Le mouvement ouvrier avait, dans l’ensemble de l’Afrique, commencé à apparaître comme une force d’unification et de libération. C.’était alors, comme ça l’est encore maintenant, et malgré ses divisions, la seule entité universelle sur le continent, la seule capable de transcender les frontières nationales et, à cette époque, les sphères d’influence coloniales.

Cette étude se proposait d’informer les lecteurs américains sur cette entité naissante et d’étudier les racines d’un mouvement ouvrier qui était à cette époque pratiquement inconnu. L’article a été écrit d’un point de vue socialiste, c’est à dire en partant du point de vue que la classe ouvrière africaine est la seule force de libération authentique sur le continent, la seule capable d’amener une société libre, juste et acceptable, la seule aussi qui puisse résister à la nouvelle division de l’Afrique entre sphères d’influence soviétiques et américaines qui a vu le jour dans les années suivant la seconde guerre mondiale. Que les syndicats africains n’aient pas toujours, comme l’histoire l’a montré par la suite été suffisamment forts pour mener à bien leur programme d’indépendance et qu’ils aient eux-mêmes fréquemment succombé aux pressions des impérialismes rivaux n’enlève rien à la valeur de l’analyse et aux politiques qui en découlent. Aucun mouvement ouvrier au monde n’a été en mesure de réaliser ce qu’on en attendait aussi rapidement que l’aurait exigé la crise de la société ou les espérances de ses pionniers.

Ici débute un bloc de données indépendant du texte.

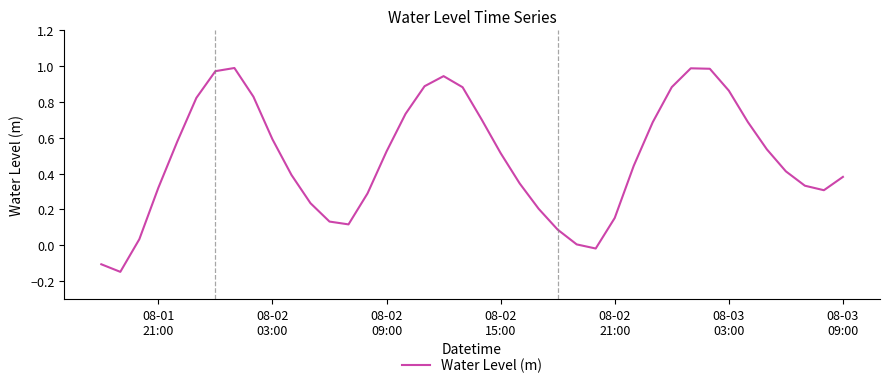

How many interior local peaks (higher than both neighbors) does the data have?

3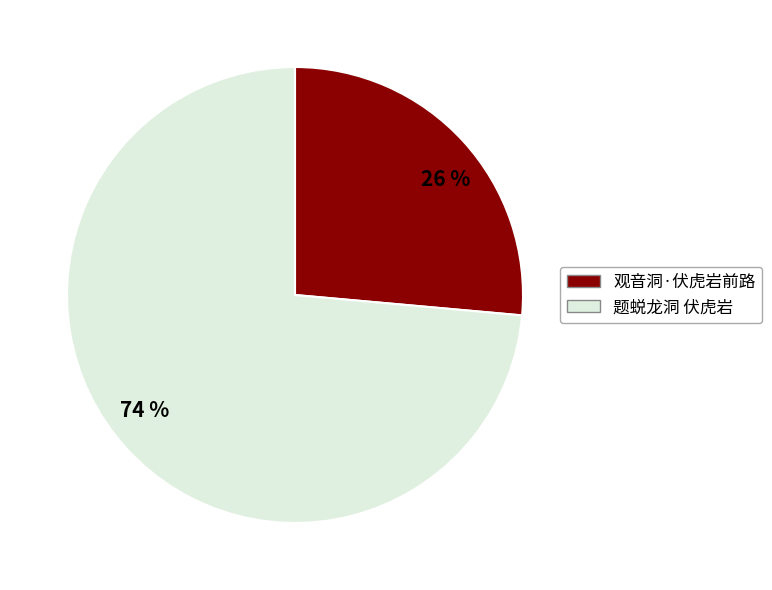

Do 74 % and 26 % together represent more than half of the pie?

Yes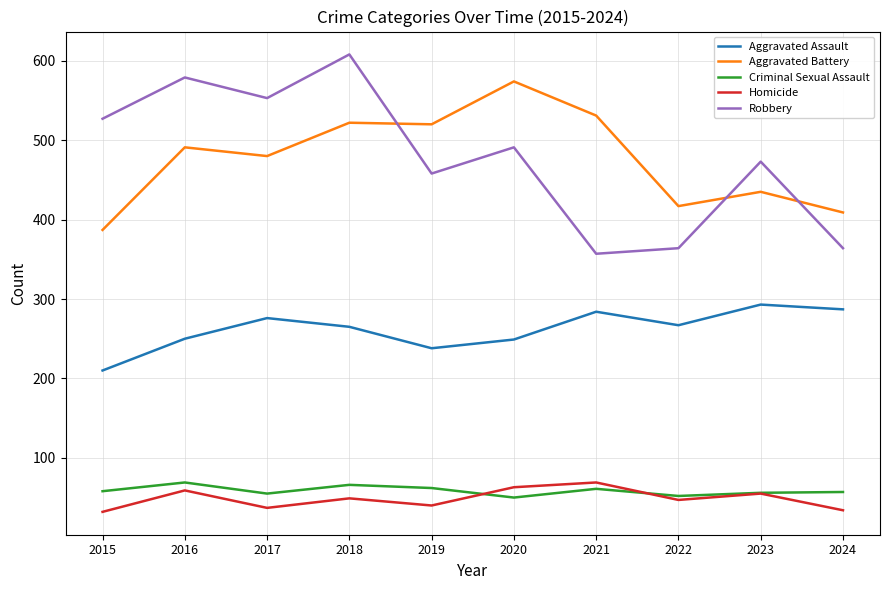

Is it true that Aggravated Assault equals 287 at 2024?

True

Nous rééditons cette étude afin d’aider à restaurer la mémoire historique du mouvement ouvrier africain et pour qu’elle serve de document d’appui dans le débat sur ses perspectives et stratégies à long terme.


(1) La ISL était une organisation issue du trotskisme américain en 1940 par une scission qui portait principalement sur la nature de classe de l’URSS. Les trotskistes orthodoxes et Trotsky lui-même considéraient l’URSS comme un “état ouvrier dégénéré” qui devait néanmoins être défendu internationalement. La ISL (Max Shachtman, Joe Carter, Hal Draper) considérait par contre que l’URSS représentait une nouvelle société de classe, imprévue dans l’histoire, et violemment anti-ouvrière, le “collectivisme bureaucratique”. Le mouvement ouvrier devait par conséquent se battre sur deux fronts, en constituant un Troisième Camp, qui devait être celui de la classe ouvrière mondiale, contre les deux blocs de la guerre froide. La ISL s’est dissoute en 1958 et la plupart de ses membres ont adhéré au Parti socialiste des Etats-Unis, une minorité de gauche (Hal Draper, Julius et Phyllis Jacobson) est restée indépendante. Le mouvement de la gauche syndicale autour de Labor Notes et la revue New Politics sont les expressions actuelles de cette tradition.